1. Plenty of guns available. Handguns, long guns, etc. It was all there. Some prices were outrageous, but some were more in line with what one could expect 'these days'. A copy of the Norinco MAC-90 I bought a few years ago for $600 had a price tag of $1,750 on it.
2. While the prices are up on a lot of things, there are some deals & steals. I scored a complete AR lower for $150.
3. Ammo. Well, yeah... these was ammo. I saw more at this one show than I did at the previous 3. But the price tags will make a fudge factory out of your Fruit Of The Looms. This is the first time in 8 months I've seen a sealed 1,000rd box of 5.56x45. And the asking price for said box? $1,965.00. NTY.
4. Reloading: AWOL. None of the regular reloading vendors were present. Some tables had odds and ends, but probably not enough in the whole venue to crank out a single round. Mostly the hardware and not the supplies.
5. It was plenty busy, though, and there were some long & thin as well as thick & square boxes going out the door. So people _are _paying dearly for their procrastination.

In addition to the lower, I bought some tools and cleaning supplies.


----------



## keith9365 (Apr 23, 2014)

For some reason Chinese Norinco MAC-90" price over $1500 and Arsenal AK's always tip the scales at way north of a grand.


----------



## Back Pack Hack (Sep 15, 2016)

keith9365 said:


> For some reason Chinese Norinco MAC-90" price over $1500 and Arsenal AK's always tip the scales at way north of a grand.


I paid 600 for my MAC.


----------



## Chipper (Dec 22, 2012)

Heck I thought $529 a 1000 was outrageous last week at the LGS.


----------



## Back Pack Hack (Sep 15, 2016)

Chipper said:


> Heck I thought $529 a 1000 was outrageous last week at the LGS.


I commented when I saw that 1965-$ price tag: "Hell, I'm sitting on my retirement fund!"


----------



## MisterMills357 (Apr 15, 2015)

The new normal is SNAFU, and I don’t like it.


----------



## ND_ponyexpress_ (Mar 20, 2016)

My brother just attended a GS in Iowa today.. parking lot was full and line wrapped around the block. fewer vendors so they charged everyone an extra $ over regular entry fee. 1000 rnds of 9mm $995, no primers to be had... he almost bought a colt python but saved his money. for some reason he is obsessed with getting a Chiappa Rhino.


----------



## SOCOM42 (Nov 9, 2012)

There have been and there won't be any gun shows in this state, we are in lockdown.

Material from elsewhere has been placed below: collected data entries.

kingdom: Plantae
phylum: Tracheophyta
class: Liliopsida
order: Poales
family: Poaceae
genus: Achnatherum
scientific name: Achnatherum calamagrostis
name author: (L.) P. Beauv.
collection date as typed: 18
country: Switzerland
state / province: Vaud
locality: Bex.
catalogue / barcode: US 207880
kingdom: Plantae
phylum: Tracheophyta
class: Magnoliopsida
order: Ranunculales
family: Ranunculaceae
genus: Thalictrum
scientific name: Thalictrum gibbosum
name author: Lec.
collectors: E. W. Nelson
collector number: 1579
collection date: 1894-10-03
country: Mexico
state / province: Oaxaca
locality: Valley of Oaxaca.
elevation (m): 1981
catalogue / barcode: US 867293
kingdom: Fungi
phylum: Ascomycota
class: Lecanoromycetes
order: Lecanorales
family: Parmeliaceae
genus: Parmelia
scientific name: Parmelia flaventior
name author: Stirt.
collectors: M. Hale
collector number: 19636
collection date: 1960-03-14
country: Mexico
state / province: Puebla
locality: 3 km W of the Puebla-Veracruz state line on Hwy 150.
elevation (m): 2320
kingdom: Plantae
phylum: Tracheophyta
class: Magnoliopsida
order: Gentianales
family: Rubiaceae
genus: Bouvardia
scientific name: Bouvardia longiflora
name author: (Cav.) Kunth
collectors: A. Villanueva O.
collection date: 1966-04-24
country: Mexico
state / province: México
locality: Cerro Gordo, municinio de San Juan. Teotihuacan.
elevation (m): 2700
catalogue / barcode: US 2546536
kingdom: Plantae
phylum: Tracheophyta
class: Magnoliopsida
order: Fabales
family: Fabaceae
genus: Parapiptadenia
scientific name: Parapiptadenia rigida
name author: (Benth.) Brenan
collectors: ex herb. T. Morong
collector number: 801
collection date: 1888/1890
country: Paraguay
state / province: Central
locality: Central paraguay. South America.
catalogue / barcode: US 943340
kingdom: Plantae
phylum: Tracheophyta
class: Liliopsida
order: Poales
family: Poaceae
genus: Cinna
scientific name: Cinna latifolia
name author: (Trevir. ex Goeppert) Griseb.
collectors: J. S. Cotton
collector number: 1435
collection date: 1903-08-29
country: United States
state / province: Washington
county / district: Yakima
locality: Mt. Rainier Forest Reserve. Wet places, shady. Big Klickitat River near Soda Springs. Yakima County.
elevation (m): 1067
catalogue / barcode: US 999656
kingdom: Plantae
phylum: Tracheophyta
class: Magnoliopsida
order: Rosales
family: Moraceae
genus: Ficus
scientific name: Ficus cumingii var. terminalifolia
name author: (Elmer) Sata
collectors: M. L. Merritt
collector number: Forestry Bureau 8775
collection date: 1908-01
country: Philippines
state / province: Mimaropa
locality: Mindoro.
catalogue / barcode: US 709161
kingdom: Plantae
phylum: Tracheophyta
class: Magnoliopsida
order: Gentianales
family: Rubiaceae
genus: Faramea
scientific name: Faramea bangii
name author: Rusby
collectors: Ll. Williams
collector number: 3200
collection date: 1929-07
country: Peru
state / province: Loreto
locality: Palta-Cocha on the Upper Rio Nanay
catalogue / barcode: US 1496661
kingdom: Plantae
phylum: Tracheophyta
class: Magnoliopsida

Besides they look for any excuse to stop them in regular times.


----------



## Steve40th (Aug 17, 2016)

This past week I started getting notifications of 300BLK, 22LR and 556. But, it went quicker than I could put in my checkout cart.
LGS I went to on Wed was packed. All they could say is, no ammo, yet we werent talking to them. Its like they were anticipating us to ask..
Lot of rifle ammo, other than 556/223/300/308.


----------



## Back Pack Hack (Sep 15, 2016)

1/31/2021 update: I skipped the last to shows due to the (apparently legal) price gouging. But I met 3 friends at a show this morning and we made a day of it. Ammo was still going up in price. But I ended up making two purchases. 

One is a brand-spankin' new Carhartt brown duck jacket. Still had the retail store's tag on it for $100, and I brought it home for 50.

Second is an 80% lower for a 10/22. No milling needed, just drilling. With jig. Now to start making shavings so I can add yet another boomstick the gubbamint doesn't know about.


----------